The Science of SFD®
Hydrocarbon exploration utilizes many different geophysical methods to create models of the earth’s subsurface, with the goal of identifying areas which may be “anomalous” to permit the economic accumulations of oil and natural gas. This accumulation requires the combination of suitable structural or stratigraphic conditions with appropriate hydro-dynamic conditions. Mitigating geological exploration risks associated with factors such as trap configuration, reservoir quality and seal integrity is critical to overall exploration success.

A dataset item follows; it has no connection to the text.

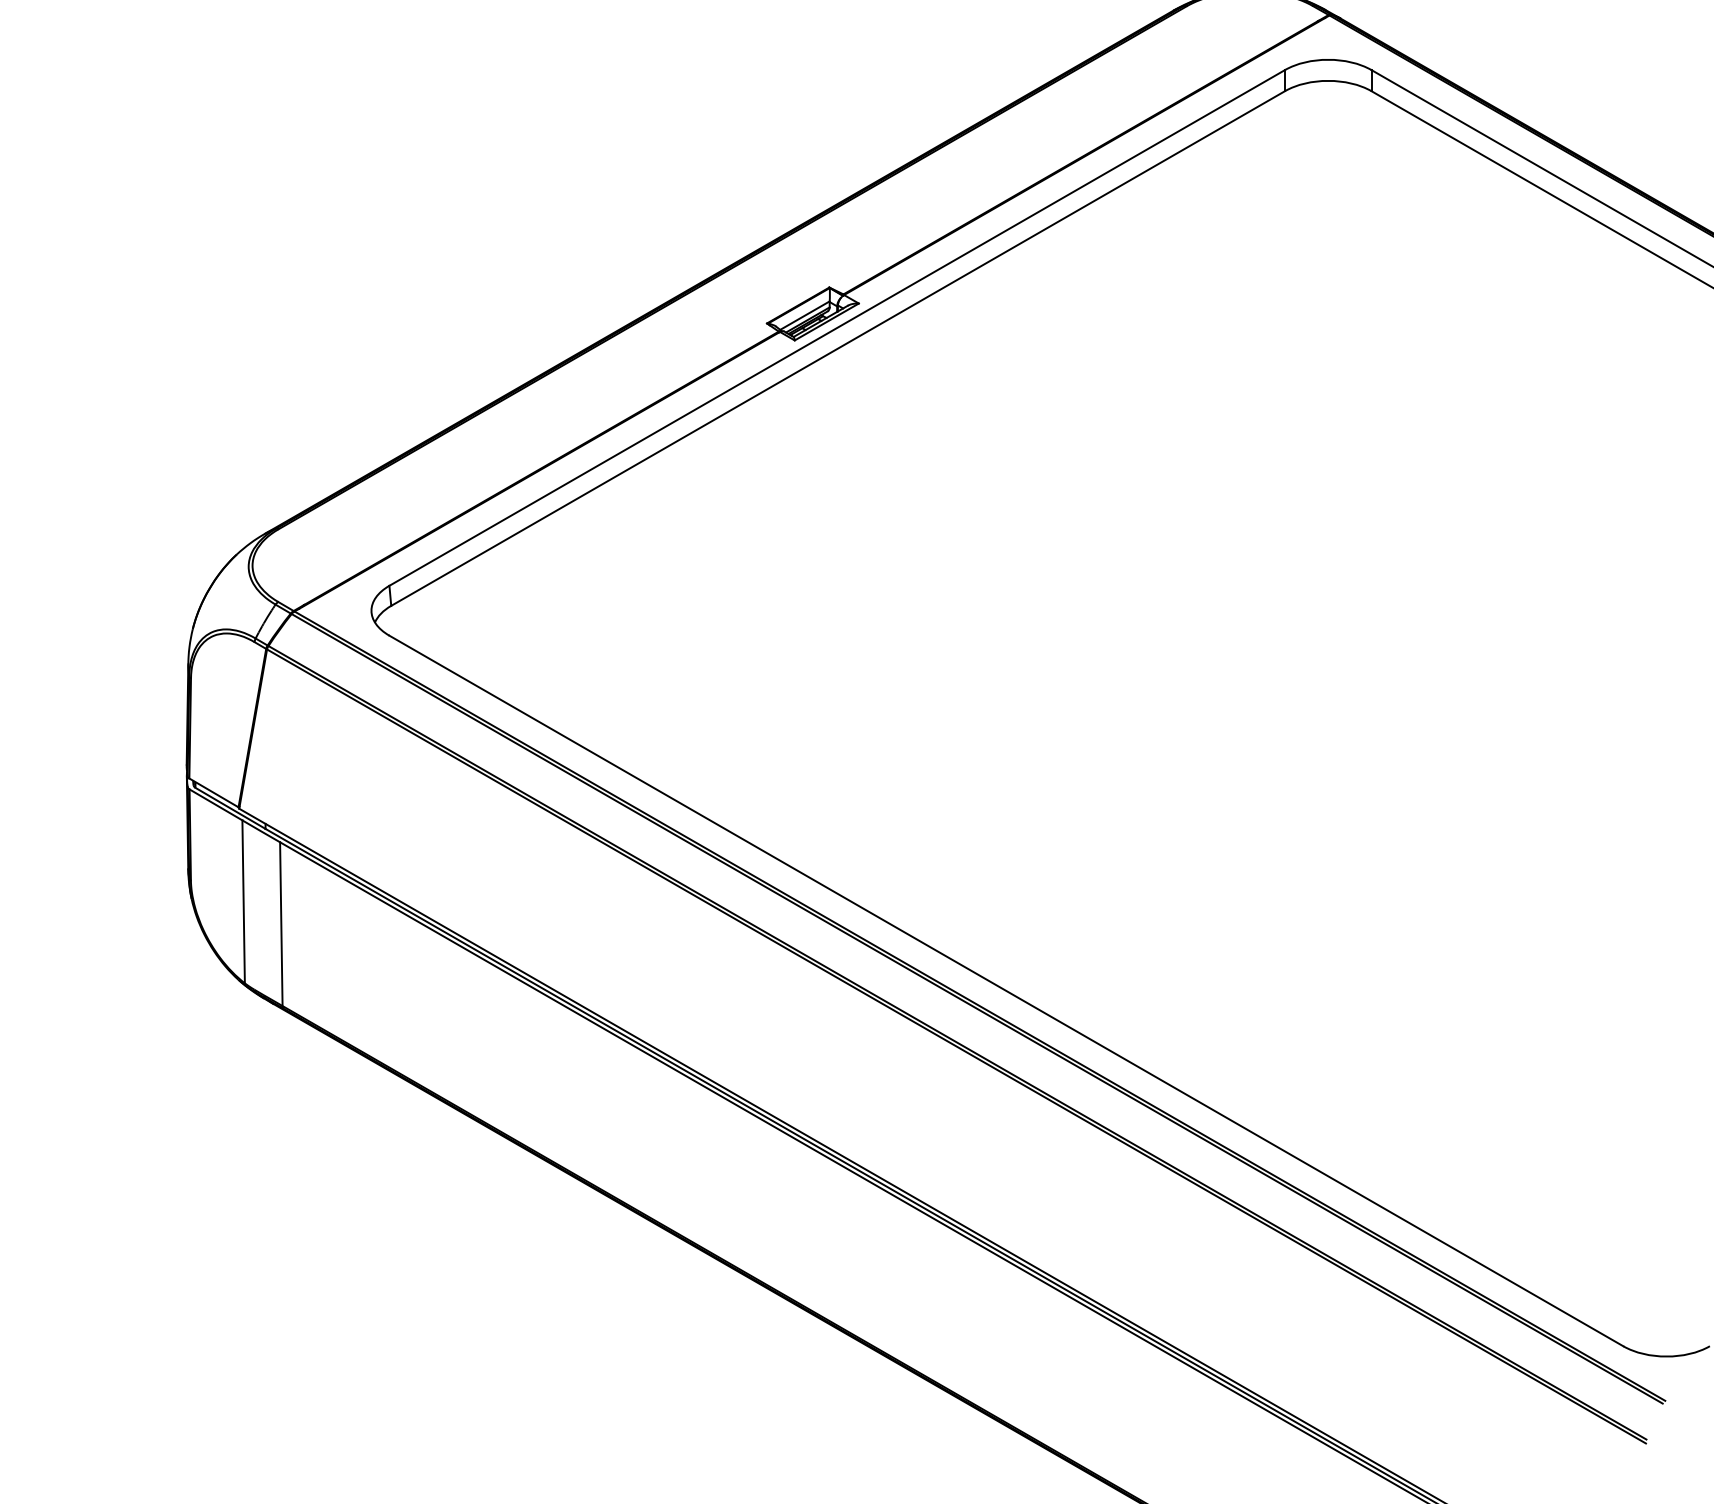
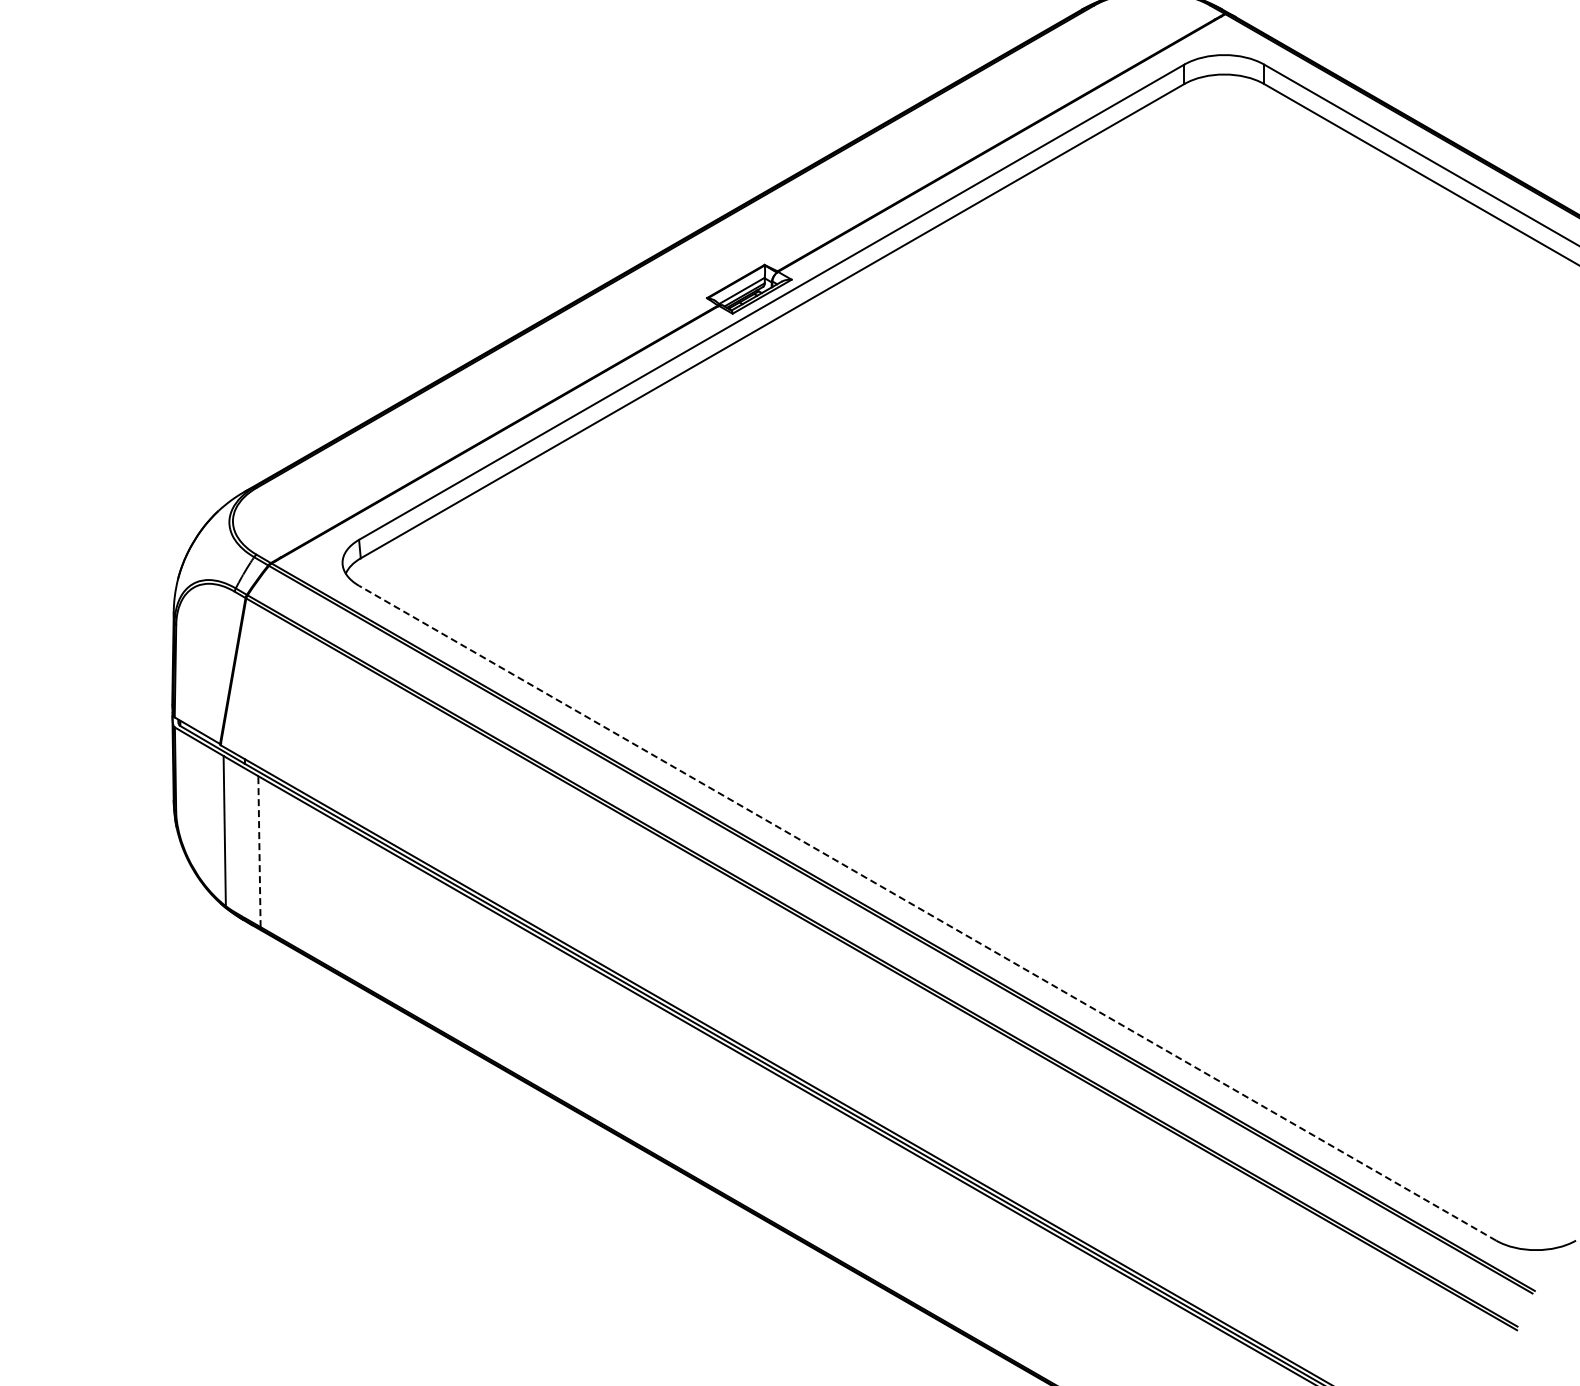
line: (281, 923) -> (259, 851), solid -> dashed
line: (1006, 990) -> (927, 912), solid -> dashed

Gravity based tools have long been used in the exploration process, and generally utilize mass-density or field-strength based measurements. The SFD® airborne survey technology also utilizes gravity as a medium, but in a unique manner through exploiting wave attributes of the acquired signal to rapidly identify and rank prospect leads for oil and gas exploration.

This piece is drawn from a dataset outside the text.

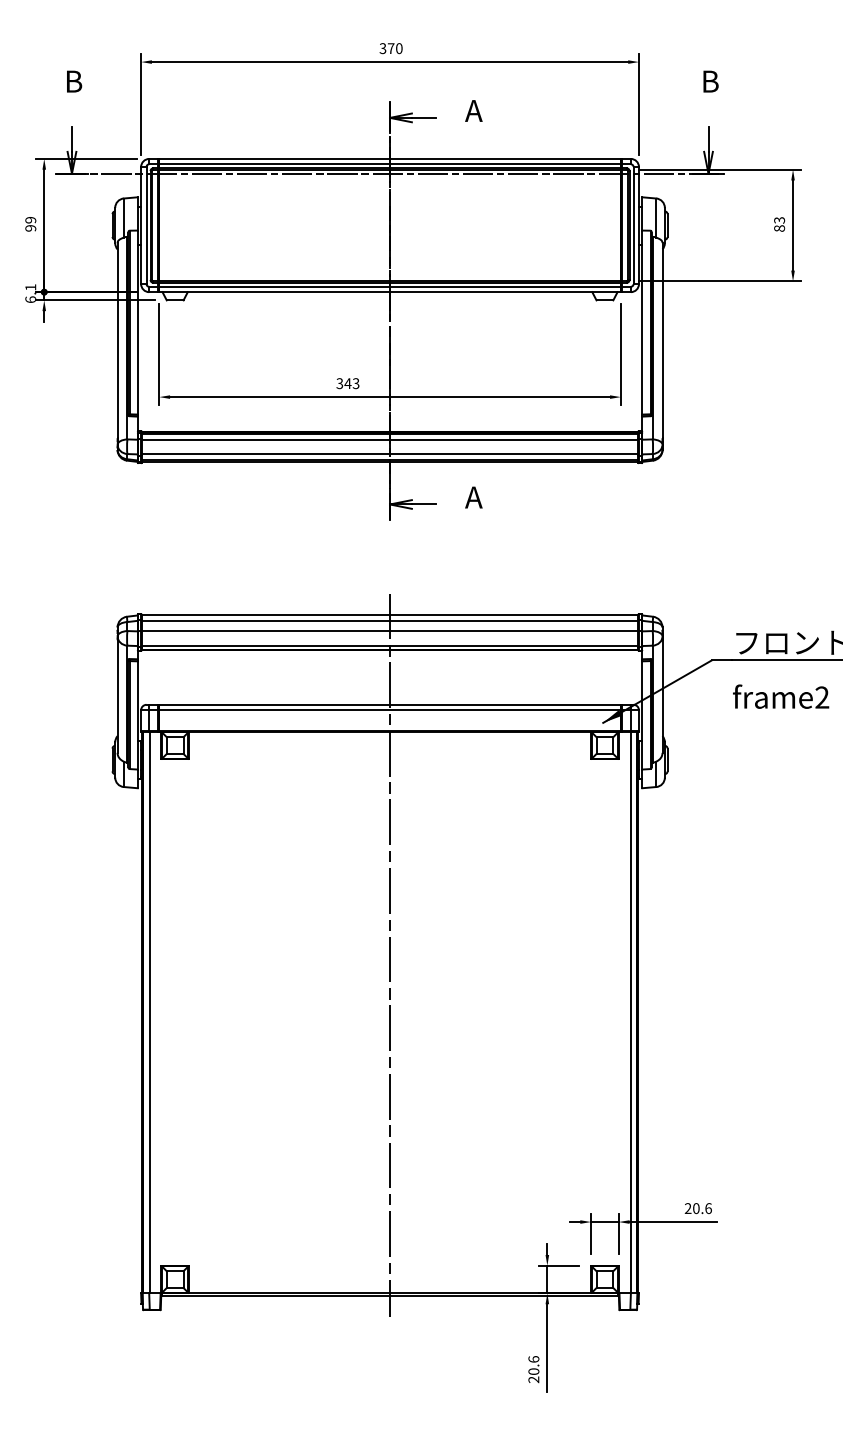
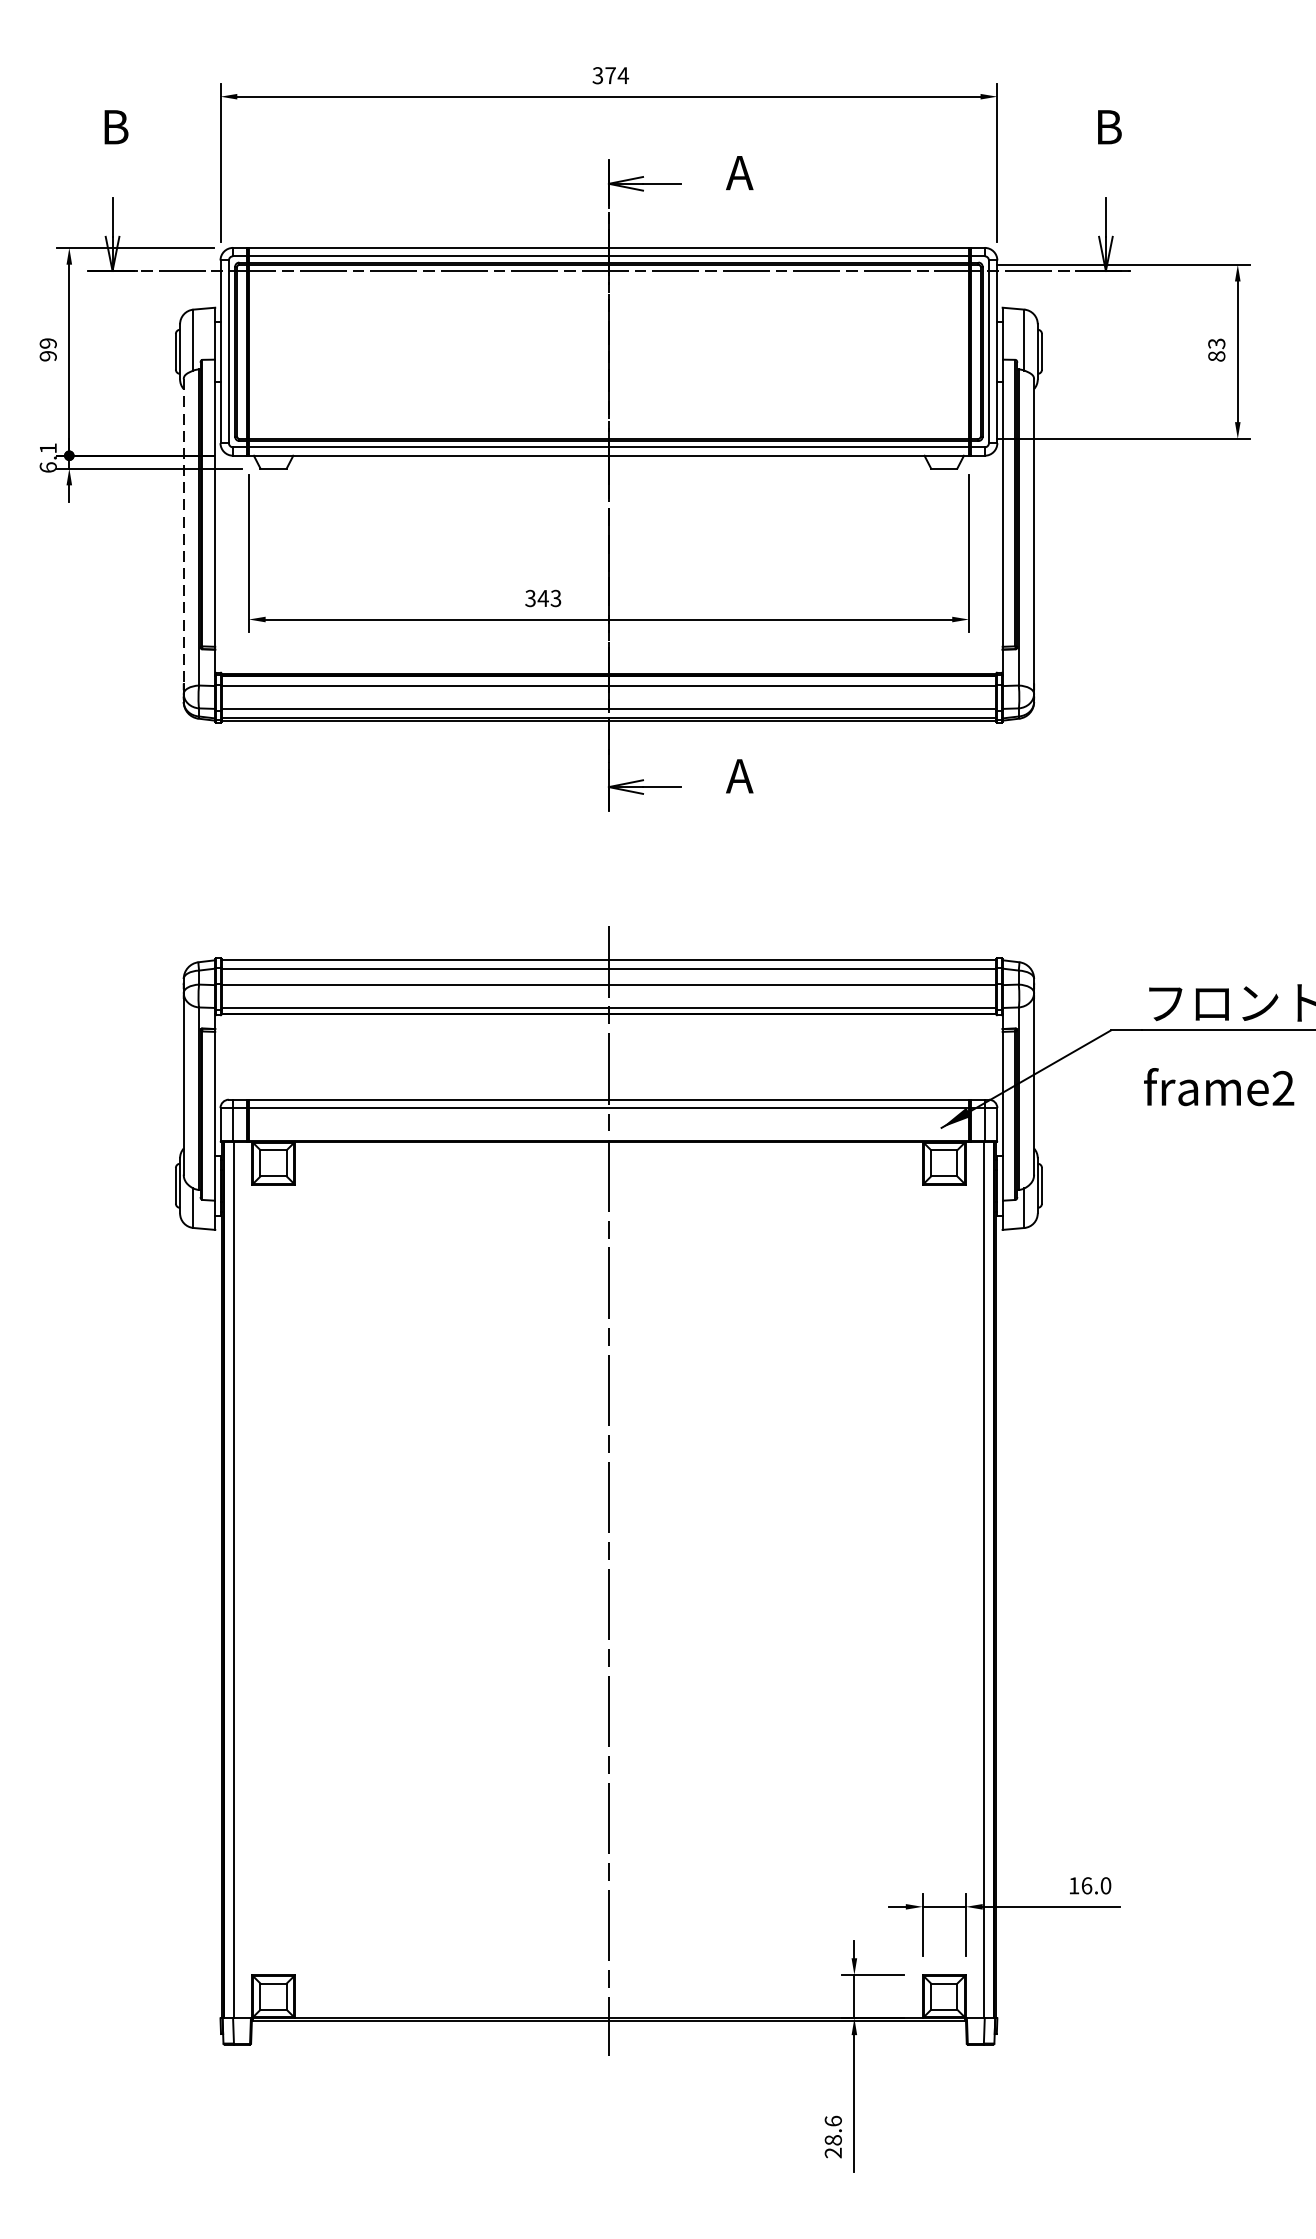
text: (398, 48) -> (622, 75), 370 -> 374
line: (117, 340) -> (183, 531), solid -> dashed
text: (697, 1208) -> (1088, 1885), 20.6 -> 16.0
text: (534, 1371) -> (834, 2140), 20.6 -> 28.6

The earth’s gravitational field is influenced by many sources, and has a complex three-dimensional shape, resulting in part from the inherent anisotropy within the crust. The basic operating premise of SFD® is that it responds to subtle variations or perturbations in earth’s gravity field, and these can be indicative of anomalies which arise from subsurface changes relating to geologic features of interest, such as faults, fault blocks, anticlines, carbonate bank edges, channel systems, over-pressure of fluids, etc. This family of geologic features are commonly correlated with the potential for occurrence of hydrocarbon trapping conditions. In essence, changes in subsurface homogeneity are the fundamental factor of the physical contrast to which SFD® responds.
In general, porous rocks and the presence of fluid cause a decrease in bulk density, which will produce a gravity low. If more fluid is accumulated in a trap with high porosity, then the reservoir system becomes more homogenous provided there is adequate permeability distribution. This results in greater spatial subsurface homogeneity.

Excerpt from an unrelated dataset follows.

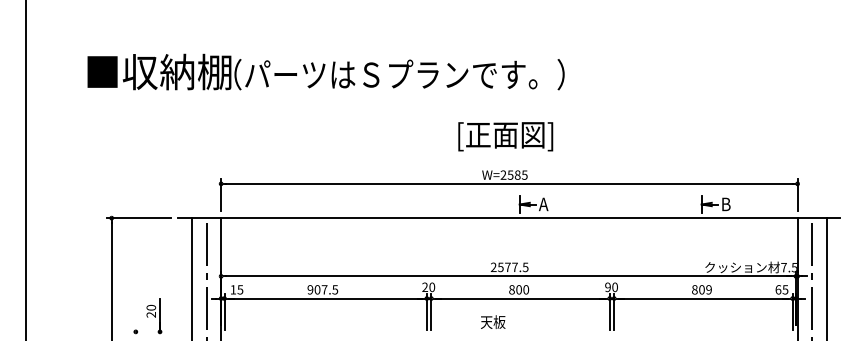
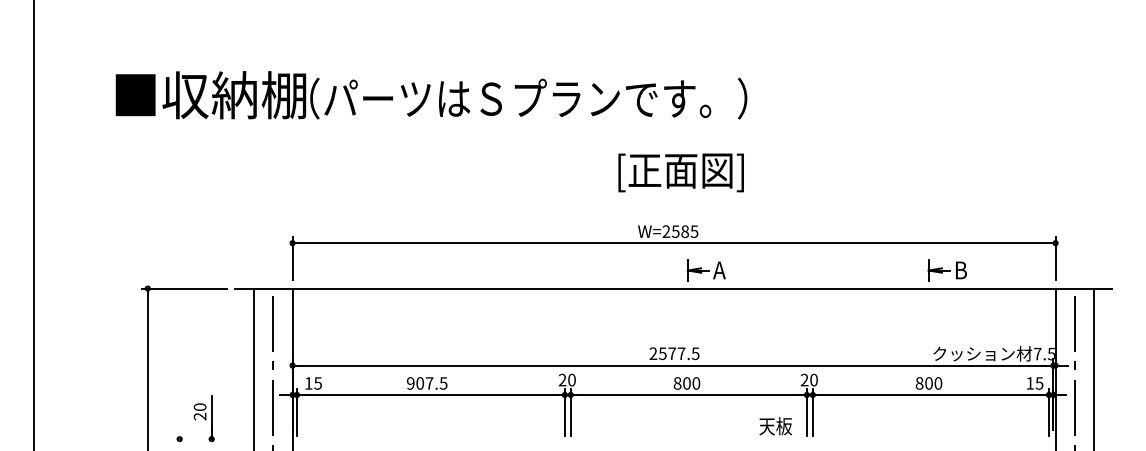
text: (505, 136) -> (680, 172), moved
text: (607, 287) -> (803, 380), 90 -> 20
text: (708, 289) -> (937, 383), 809 -> 800
text: (778, 289) -> (1030, 383), 65 -> 15
text: (493, 321) -> (776, 425), moved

In SFD® exploration, a background condition is characterized by a random distribution of Δ ρ (change in density) with hydrostatic pressure gradients. An anomalous condition is characterized by an isolated homogeneous distribution of ρ due to enhanced porosity and fluid presence bounded by abnormal stress gradients. The anomalous condition is further characterized by a marked reduction in shear stress inside the reservoir and a reorientation of the horizontal principal stresses around it.
In addition to subsurface density changes, the principal stresses also play a significant role in the development of subsurface conditions associated with discontinuities. In general, fluid migration follows the direction of the maximum horizontal stress (SHmax) and fluid expulsion follows the direction of the minimum horizontal stress (Shmin). As fluid moves into reservoirs, SHmax will reduce and Shmin will increase as pore pressure increases. Also, shear stress will be further reduced as fluid accumulates in the reservoir. Reservoir rock permeability distribution is controlled by SHmax and a high value indicates an increase in homogeneity. Investigations of gravity gradients and stress changes have shown that there is a physical relationship between the two at small scale. The gravity field includes local-scale perturbations or distortions which arise from a combination of mass-density and field transmission effects.
To respond to small-scale changes in the gravitational acceleration (Δ g), the SFD® device is designed:
- to employ a reduced proof mass assembly for minimizing inertial effects and allow high frequency interaction with the field
- to allow a mechanical instability for enhancing detection sensitivity
- to utilize rectilinear motion for dynamic detection and continuously accumulating Δ g necessary to resolve reservoir scale features, and
- to obtain wave-based signal patterns for analysis as opposed to the standard magnitude measurement employed by standard gravity based tools.
Based on extensive empirical observation and past correlations with other geological and geophysical data, SFD® data has proven highly effective in identifying potential hydrocarbon traps in a wide variety of geological settings, including thrust-fold belts, foreland basins, sub-salt plays, and extensional regimes. Interpretation of SFD® signals involves a pattern recognition process. Based on extensive experience, recognizable SFD® signal patterns (example below) have been empirically correlated to a variety of subsurface geologic fluid trapping conditions and are especially pronounced within regions of fluid-filled porosity bounded by abnormal stress gradients.
A sample SFD® signal from Ladyfern gas field
(Devonian carbonate reef structure), British Columbia, Canada.
This example clearly illustrates amplitude and frequency effects embedded in the SFD® signal.
The end result is that SFD® is capable of detecting subsurface conditions which are favorable for fluid entrapment, using a unique detection system. SFD® yields an independent dataset that is highly complementary to other geophysical methods such as 2D and 3D seismic surveys. In conjunction with other geological data, SFD® can be a fundamental step in assessing whether lead areas are then elevated to prospects, aiding in the goal of focusing exploration efforts and reducing overall risk.